### AIM OF THE TASK:
Only the text is wanted; write out each record below exactly and exclude all pictures.

═══ MATERIAL FOR THIS TASK

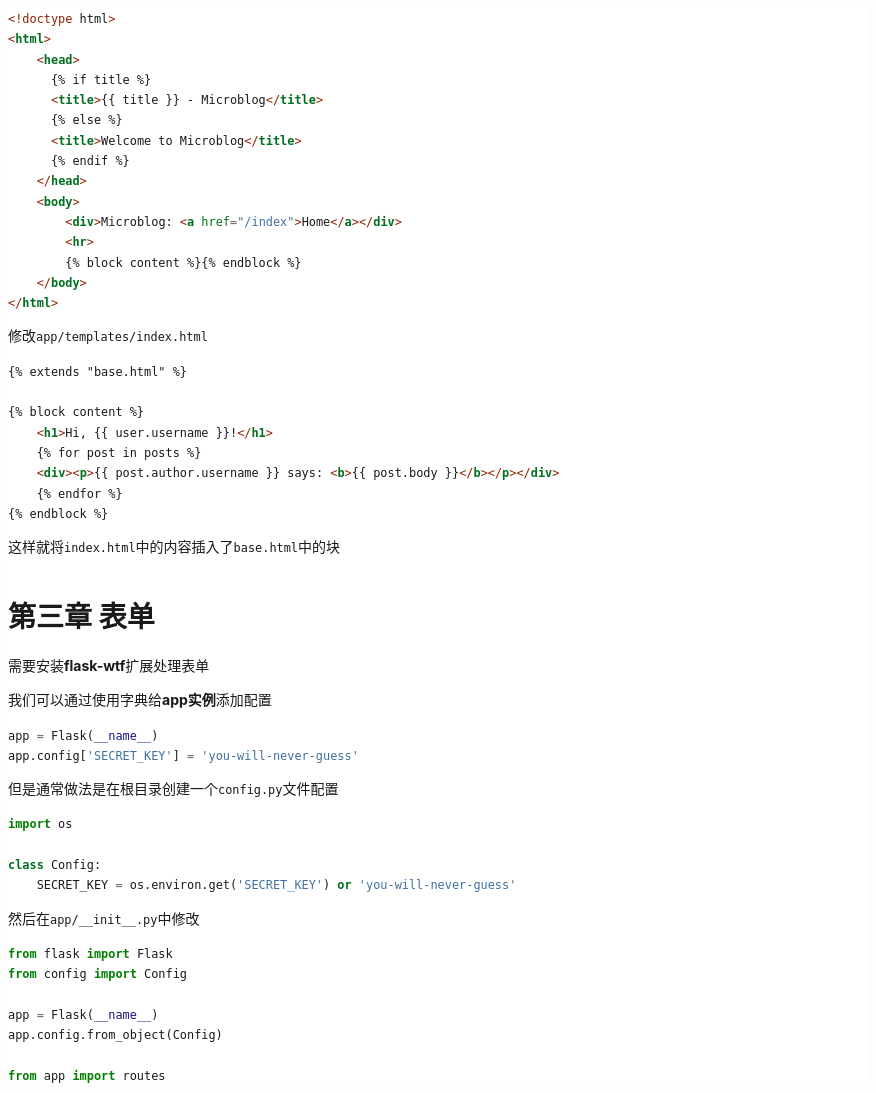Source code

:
 ```html
<!doctype html>
<html>
    <head>
      {% if title %}
      <title>{{ title }} - Microblog</title>
      {% else %}
      <title>Welcome to Microblog</title>
      {% endif %}
    </head>
    <body>
        <div>Microblog: <a href="/index">Home</a></div>
        <hr>
        {% block content %}{% endblock %}
    </body>
</html>
```

修改`app/templates/index.html`

```html
{% extends "base.html" %}

{% block content %}
    <h1>Hi, {{ user.username }}!</h1>
    {% for post in posts %}
    <div><p>{{ post.author.username }} says: <b>{{ post.body }}</b></p></div>
    {% endfor %}
{% endblock %}
```

这样就将`index.html`中的内容插入了`base.html`中的块

# 第三章 表单

需要安装**flask-wtf**扩展处理表单

我们可以通过使用字典给**app实例**添加配置

```py
app = Flask(__name__)
app.config['SECRET_KEY'] = 'you-will-never-guess'
```

但是通常做法是在根目录创建一个`config.py`文件配置

```py
import os

class Config:
    SECRET_KEY = os.environ.get('SECRET_KEY') or 'you-will-never-guess'
```

然后在`app/__init__.py`中修改

```py
from flask import Flask
from config import Config

app = Flask(__name__)
app.config.from_object(Config)

from app import routes
```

══════

### FINAL ANSWER:
Source code

:
 ```html
<!doctype html>
<html>
    <head>
      {% if title %}
      <title>{{ title }} - Microblog</title>
      {% else %}
      <title>Welcome to Microblog</title>
      {% endif %}
    </head>
    <body>
        <div>Microblog: <a href="/index">Home</a></div>
        <hr>
        {% block content %}{% endblock %}
    </body>
</html>
```

修改`app/templates/index.html`

```html
{% extends "base.html" %}

{% block content %}
    <h1>Hi, {{ user.username }}!</h1>
    {% for post in posts %}
    <div><p>{{ post.author.username }} says: <b>{{ post.body }}</b></p></div>
    {% endfor %}
{% endblock %}
```

这样就将`index.html`中的内容插入了`base.html`中的块

# 第三章 表单

需要安装**flask-wtf**扩展处理表单

我们可以通过使用字典给**app实例**添加配置

```py
app = Flask(__name__)
app.config['SECRET_KEY'] = 'you-will-never-guess'
```

但是通常做法是在根目录创建一个`config.py`文件配置

```py
import os

class Config:
    SECRET_KEY = os.environ.get('SECRET_KEY') or 'you-will-never-guess'
```

然后在`app/__init__.py`中修改

```py
from flask import Flask
from config import Config

app = Flask(__name__)
app.config.from_object(Config)

from app import routes
```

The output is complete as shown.